The urgency of the Covid-19 pandemic has led Nigeria's Rural Electrification Agency (REA) to install several solar hybrid systems for the care of people infected with the coronavirus. These facilities were built in just two weeks.
Covid-19 is already reaching several states in Nigeria. In the face of this health crisis, the government is making great efforts. As part of its policy to respond to the new coronavirus, on the instruction of the Nigerian Federal Minister of Electricity, the Rural Electrification Agency (REA) has put in place an emergency programme that allowed the installation of off-grid solar systems for the care centres for infected people.
To build these facilities, the REA relied on several private companies, including Blue Camel Energy, based in Abuja, the Nigerian capital. The company has installed the largest solar hybrid power plant in the Federal Capital Territory of Nigeria. It is a 53.1 kW facility that provides electricity to the Isolation Centre of the University of Abuja Hospital (UATH).
Facilities built in 14 days
In the megacity of Lagos, tests for people suspected of carrying the new coronavirus are carried out in the public health laboratory of the National Centre for Disease Control (NCDC). To optimize the operation of the facility, the REA has also installed a solar hybrid power plant with a capacity of 25 kW.
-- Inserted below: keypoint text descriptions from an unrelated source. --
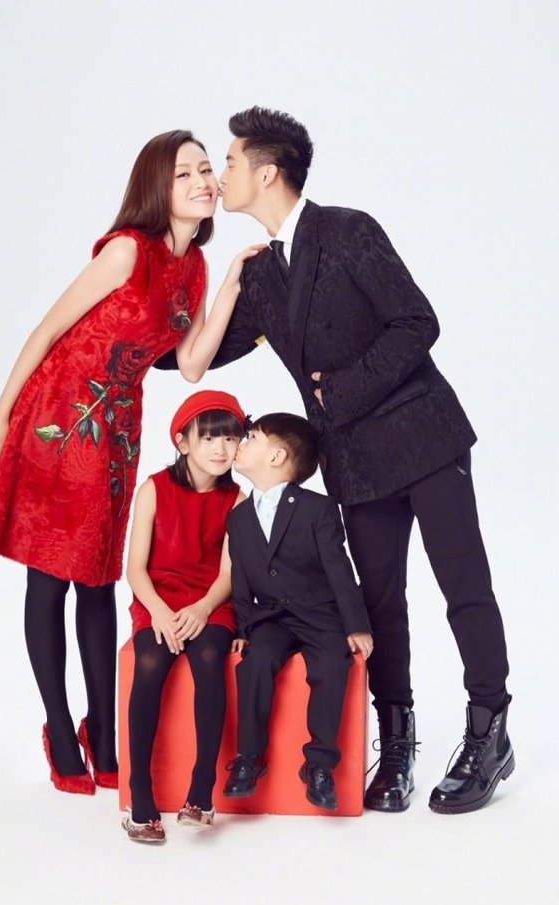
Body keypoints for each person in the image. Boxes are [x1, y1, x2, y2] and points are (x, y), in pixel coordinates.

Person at [158, 106, 514, 815]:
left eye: (228, 163)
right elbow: (189, 354)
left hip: (425, 438)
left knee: (464, 587)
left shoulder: (349, 230)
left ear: (267, 173)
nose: (219, 175)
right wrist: (179, 268)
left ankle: (489, 733)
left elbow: (418, 321)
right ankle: (398, 743)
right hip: (356, 462)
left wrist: (339, 391)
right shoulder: (261, 275)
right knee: (380, 605)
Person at [0, 130, 262, 795]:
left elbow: (190, 365)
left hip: (117, 431)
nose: (202, 181)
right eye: (184, 173)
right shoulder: (128, 250)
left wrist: (231, 286)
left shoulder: (194, 267)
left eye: (205, 170)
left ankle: (102, 731)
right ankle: (59, 730)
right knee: (53, 576)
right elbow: (48, 330)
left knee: (100, 576)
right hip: (59, 413)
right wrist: (0, 414)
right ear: (157, 187)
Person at [222, 413, 373, 811]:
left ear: (277, 456)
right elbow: (240, 578)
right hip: (271, 617)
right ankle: (248, 758)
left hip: (319, 615)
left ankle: (319, 764)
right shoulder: (238, 518)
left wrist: (356, 625)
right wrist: (243, 628)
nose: (240, 443)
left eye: (251, 438)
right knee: (256, 662)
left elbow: (339, 569)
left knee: (331, 665)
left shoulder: (317, 509)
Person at [121, 391, 246, 843]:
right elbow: (135, 568)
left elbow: (228, 573)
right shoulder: (154, 488)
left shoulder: (236, 498)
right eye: (209, 438)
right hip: (159, 598)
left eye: (230, 439)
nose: (221, 449)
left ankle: (201, 791)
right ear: (183, 442)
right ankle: (140, 795)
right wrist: (159, 611)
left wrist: (202, 608)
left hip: (211, 600)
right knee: (150, 661)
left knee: (210, 659)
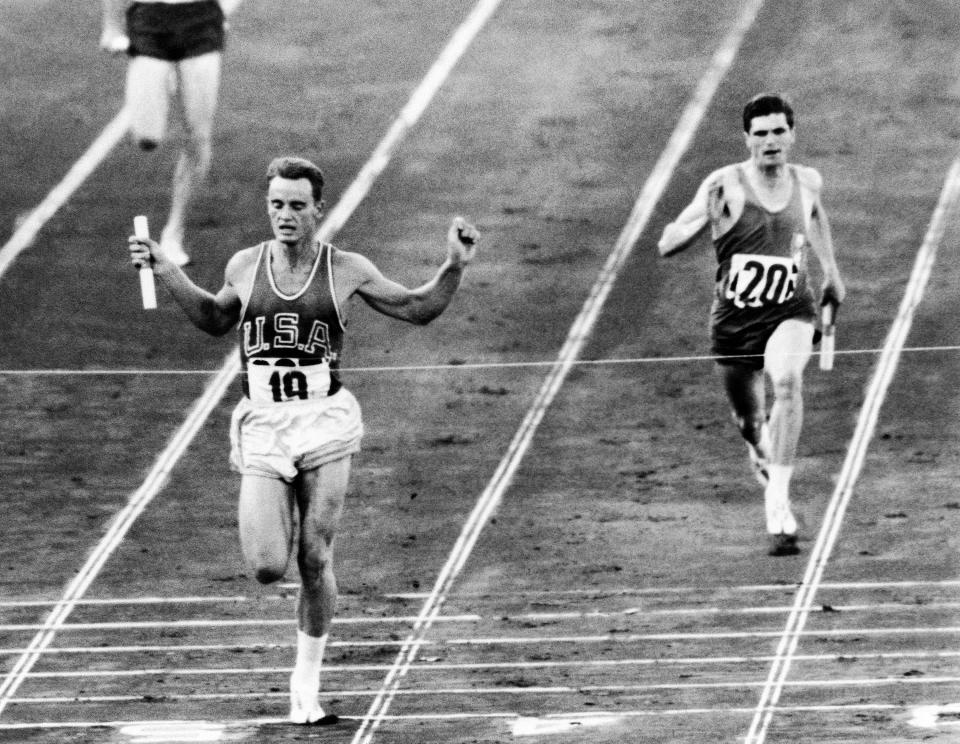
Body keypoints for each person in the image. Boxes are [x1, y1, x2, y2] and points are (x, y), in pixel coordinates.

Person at [128, 155, 479, 722]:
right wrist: (167, 268)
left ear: (318, 209)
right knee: (268, 565)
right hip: (264, 423)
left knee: (315, 557)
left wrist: (453, 265)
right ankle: (301, 660)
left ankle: (306, 688)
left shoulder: (346, 269)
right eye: (276, 205)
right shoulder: (246, 264)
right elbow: (216, 319)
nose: (285, 215)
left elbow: (417, 308)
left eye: (296, 206)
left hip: (325, 422)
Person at [657, 93, 845, 557]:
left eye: (779, 131)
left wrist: (831, 273)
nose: (770, 142)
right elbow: (666, 243)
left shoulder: (809, 182)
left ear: (792, 134)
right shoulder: (724, 184)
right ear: (747, 140)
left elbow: (816, 218)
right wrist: (705, 225)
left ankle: (778, 503)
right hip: (735, 322)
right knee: (749, 420)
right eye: (760, 134)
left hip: (791, 309)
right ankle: (760, 448)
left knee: (786, 382)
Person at [102, 0, 244, 266]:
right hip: (149, 18)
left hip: (200, 21)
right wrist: (111, 25)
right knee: (147, 137)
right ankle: (160, 77)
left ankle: (174, 232)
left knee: (198, 134)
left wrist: (222, 10)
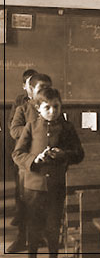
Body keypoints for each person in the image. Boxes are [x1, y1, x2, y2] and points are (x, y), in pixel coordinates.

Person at [12, 88, 84, 257]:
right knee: (33, 227)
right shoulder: (31, 126)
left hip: (56, 185)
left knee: (53, 227)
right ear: (38, 108)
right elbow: (17, 154)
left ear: (61, 106)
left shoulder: (67, 127)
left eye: (56, 106)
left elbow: (79, 154)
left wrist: (64, 154)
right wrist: (35, 159)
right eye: (47, 107)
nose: (53, 111)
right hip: (33, 186)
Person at [6, 69, 38, 253]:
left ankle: (37, 237)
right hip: (24, 158)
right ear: (28, 87)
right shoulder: (21, 105)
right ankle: (21, 238)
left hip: (43, 162)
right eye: (32, 85)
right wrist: (33, 129)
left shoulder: (49, 105)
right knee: (23, 200)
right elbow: (14, 129)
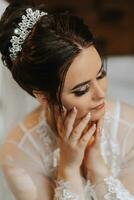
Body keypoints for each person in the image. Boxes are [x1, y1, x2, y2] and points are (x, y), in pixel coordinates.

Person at [0, 2, 134, 200]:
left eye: (100, 74)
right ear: (43, 96)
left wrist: (96, 164)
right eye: (81, 90)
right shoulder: (18, 155)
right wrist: (68, 170)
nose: (100, 94)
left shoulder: (129, 127)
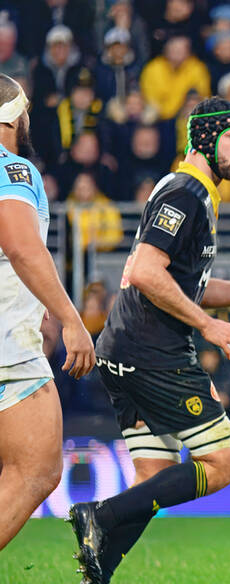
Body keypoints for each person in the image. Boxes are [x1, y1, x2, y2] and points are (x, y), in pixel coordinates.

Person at [64, 98, 230, 584]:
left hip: (126, 348)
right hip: (152, 352)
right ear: (204, 139)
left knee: (154, 477)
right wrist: (207, 326)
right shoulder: (186, 191)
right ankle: (99, 515)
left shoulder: (190, 190)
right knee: (223, 465)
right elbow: (146, 273)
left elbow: (183, 283)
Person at [0, 74, 95, 552]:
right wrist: (71, 319)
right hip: (7, 348)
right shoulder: (13, 168)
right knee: (37, 470)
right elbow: (22, 247)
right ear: (15, 115)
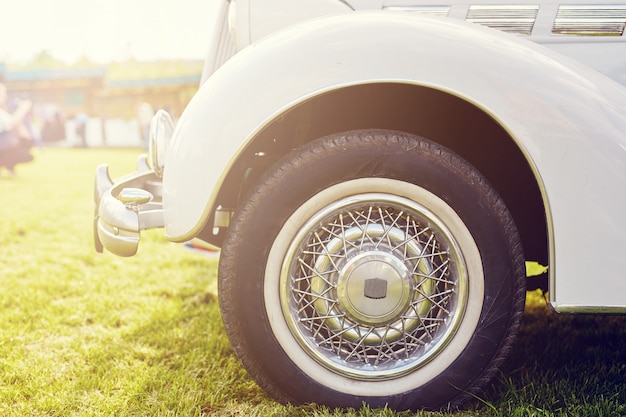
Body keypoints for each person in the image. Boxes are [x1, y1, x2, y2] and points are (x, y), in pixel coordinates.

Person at [0, 83, 34, 176]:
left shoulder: (4, 110)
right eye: (3, 94)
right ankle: (6, 164)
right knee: (12, 147)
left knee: (24, 145)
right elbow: (11, 123)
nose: (5, 97)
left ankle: (9, 165)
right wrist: (23, 109)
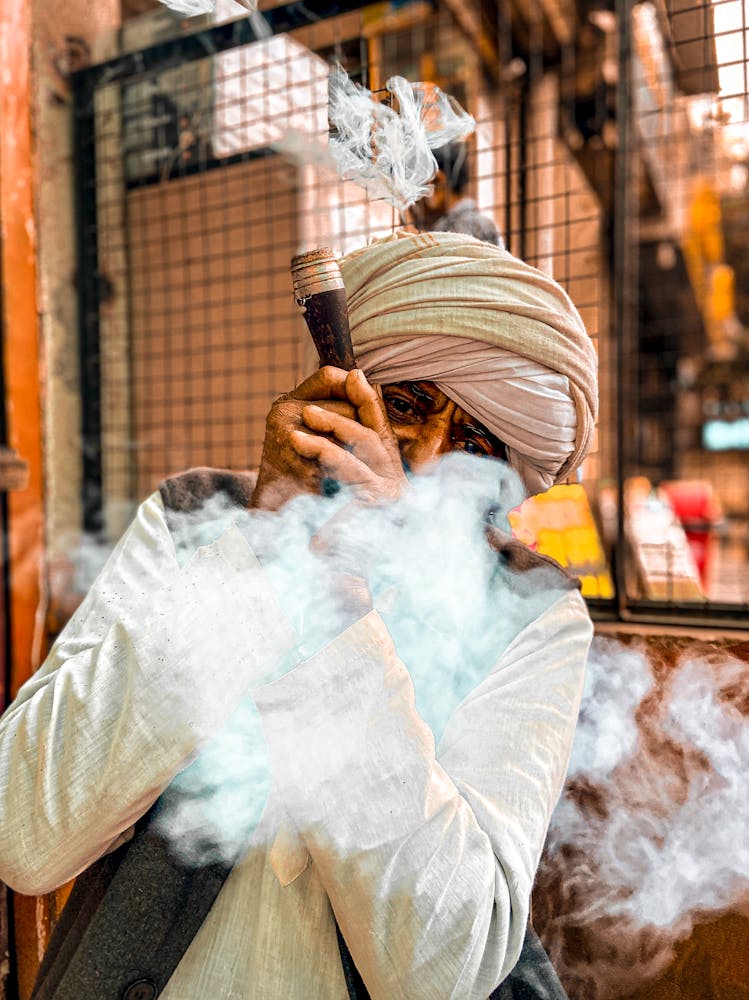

Two off-grid solar systems have also been installed in Ogun State in southwest Nigeria. At the Ikenne Isolation Centre, where the government has installed 128 beds for Covid-19 patients, a 20 kW solar power plant was recently commissioned. With a capacity of 100 beds, the Iberekodo Isolation Centre has benefited from a small 10 kW solar hybrid system.
All the solar hybrid plants were installed within two weeks. “The implementation of these facilities will provide clean, safe and reliable electricity to enable our health workers to thrive in the fight against Covid-19 disease,” said Malam Ahmad Salihijo Ahmad, REA Director General, during the handover of the solar power plant for the UATH in Abuja.
In Nigeria, Covid-19 cases have been detected in seven states, with the worst affected being Lagos with 306 confirmed cases. Across the country, the government has identified 541 people infected with the coronavirus.